Instructions for the task:
Below are entries. Copy exactly the lines running from the line that holds "271 75 112.98" to the line that holds "911 89 24.80", with both ends included.

Source material:
☆ ☆ ☆ ☆

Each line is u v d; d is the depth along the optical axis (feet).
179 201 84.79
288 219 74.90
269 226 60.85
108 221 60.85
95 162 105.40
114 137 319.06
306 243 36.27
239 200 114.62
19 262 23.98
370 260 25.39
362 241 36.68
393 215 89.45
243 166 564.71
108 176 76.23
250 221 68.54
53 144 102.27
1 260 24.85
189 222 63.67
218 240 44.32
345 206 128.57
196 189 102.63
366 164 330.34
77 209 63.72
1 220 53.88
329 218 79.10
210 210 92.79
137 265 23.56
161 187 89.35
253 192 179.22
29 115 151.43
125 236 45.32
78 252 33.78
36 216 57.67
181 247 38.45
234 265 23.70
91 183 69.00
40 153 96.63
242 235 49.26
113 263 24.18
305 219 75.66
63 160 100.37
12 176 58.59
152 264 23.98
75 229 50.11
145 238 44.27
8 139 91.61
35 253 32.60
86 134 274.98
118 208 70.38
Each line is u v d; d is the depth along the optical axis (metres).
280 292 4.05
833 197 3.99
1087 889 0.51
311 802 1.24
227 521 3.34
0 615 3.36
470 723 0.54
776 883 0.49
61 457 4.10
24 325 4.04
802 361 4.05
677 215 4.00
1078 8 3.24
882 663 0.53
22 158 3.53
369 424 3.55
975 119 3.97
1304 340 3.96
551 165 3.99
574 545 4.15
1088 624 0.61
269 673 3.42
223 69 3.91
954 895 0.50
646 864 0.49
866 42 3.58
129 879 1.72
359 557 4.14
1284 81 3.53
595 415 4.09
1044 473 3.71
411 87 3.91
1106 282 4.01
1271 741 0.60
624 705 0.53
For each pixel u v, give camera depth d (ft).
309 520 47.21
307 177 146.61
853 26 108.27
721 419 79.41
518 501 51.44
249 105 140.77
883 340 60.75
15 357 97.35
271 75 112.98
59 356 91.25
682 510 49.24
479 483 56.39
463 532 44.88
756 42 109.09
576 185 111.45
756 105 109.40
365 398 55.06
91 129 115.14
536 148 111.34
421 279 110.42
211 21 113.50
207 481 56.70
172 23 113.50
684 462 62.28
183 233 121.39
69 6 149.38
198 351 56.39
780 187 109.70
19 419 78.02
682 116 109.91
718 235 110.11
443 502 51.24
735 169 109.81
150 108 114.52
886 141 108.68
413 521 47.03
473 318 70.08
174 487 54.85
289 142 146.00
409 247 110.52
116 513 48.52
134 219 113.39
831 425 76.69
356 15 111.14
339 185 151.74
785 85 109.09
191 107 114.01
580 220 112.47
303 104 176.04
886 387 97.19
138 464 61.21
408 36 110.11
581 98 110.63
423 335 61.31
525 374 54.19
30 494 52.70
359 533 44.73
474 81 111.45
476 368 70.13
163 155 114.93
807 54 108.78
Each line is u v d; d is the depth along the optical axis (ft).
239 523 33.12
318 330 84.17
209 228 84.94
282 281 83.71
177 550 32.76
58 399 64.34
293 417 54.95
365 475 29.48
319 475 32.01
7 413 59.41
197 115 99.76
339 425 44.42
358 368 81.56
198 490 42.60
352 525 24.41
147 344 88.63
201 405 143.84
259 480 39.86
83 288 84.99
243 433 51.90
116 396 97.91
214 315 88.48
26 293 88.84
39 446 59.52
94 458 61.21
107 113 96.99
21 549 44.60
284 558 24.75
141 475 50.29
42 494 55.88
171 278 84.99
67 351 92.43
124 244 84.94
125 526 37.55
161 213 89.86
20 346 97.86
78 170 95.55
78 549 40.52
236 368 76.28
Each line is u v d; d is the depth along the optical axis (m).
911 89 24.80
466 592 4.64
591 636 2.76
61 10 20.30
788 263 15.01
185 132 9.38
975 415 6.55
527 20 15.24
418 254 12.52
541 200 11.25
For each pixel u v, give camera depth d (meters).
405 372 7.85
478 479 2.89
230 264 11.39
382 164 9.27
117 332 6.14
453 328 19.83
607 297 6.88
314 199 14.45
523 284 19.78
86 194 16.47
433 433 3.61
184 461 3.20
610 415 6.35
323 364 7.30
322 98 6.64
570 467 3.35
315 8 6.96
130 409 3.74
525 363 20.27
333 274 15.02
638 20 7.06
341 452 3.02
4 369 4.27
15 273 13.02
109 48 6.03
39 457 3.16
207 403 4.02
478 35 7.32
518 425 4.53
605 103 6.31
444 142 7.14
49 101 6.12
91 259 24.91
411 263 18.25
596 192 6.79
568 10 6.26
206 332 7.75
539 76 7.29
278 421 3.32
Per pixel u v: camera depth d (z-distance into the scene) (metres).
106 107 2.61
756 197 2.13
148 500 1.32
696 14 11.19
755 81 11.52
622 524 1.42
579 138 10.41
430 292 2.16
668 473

☆ ☆ ☆ ☆

Answer to this problem:
271 75 112.98
59 356 91.25
682 510 49.24
479 483 56.39
463 532 44.88
756 42 109.09
576 185 111.45
756 105 109.40
365 398 55.06
91 129 115.14
536 148 111.34
421 279 110.42
211 21 113.50
207 481 56.70
172 23 113.50
684 462 62.28
183 233 121.39
69 6 149.38
198 351 56.39
780 187 109.70
19 419 78.02
682 116 109.91
718 235 110.11
443 502 51.24
735 169 109.81
150 108 114.52
886 141 108.68
413 521 47.03
473 318 70.08
174 487 54.85
289 142 146.00
409 247 110.52
116 513 48.52
134 219 113.39
831 425 76.69
356 15 111.14
339 185 151.74
785 85 109.09
191 107 114.01
580 220 112.47
303 104 176.04
886 387 97.19
138 464 61.21
408 36 110.11
581 98 110.63
423 335 61.31
525 374 54.19
30 494 52.70
359 533 44.73
474 81 111.45
476 368 70.13
163 155 114.93
807 54 108.78
Each line is u v d; d is the depth along the optical axis (ft).
239 523 33.12
318 330 84.17
209 228 84.94
282 281 83.71
177 550 32.76
58 399 64.34
293 417 54.95
365 475 29.48
319 475 32.01
7 413 59.41
197 115 99.76
339 425 44.42
358 368 81.56
198 490 42.60
352 525 24.41
147 344 88.63
201 405 143.84
259 480 39.86
83 288 84.99
243 433 51.90
116 396 97.91
214 315 88.48
26 293 88.84
39 446 59.52
94 458 61.21
107 113 96.99
21 549 44.60
284 558 24.75
141 475 50.29
42 494 55.88
171 278 84.99
67 351 92.43
124 244 84.94
125 526 37.55
161 213 89.86
20 346 97.86
78 170 95.55
78 549 40.52
236 368 76.28
Each line is u v d; d is the depth along the optical axis (m).
911 89 24.80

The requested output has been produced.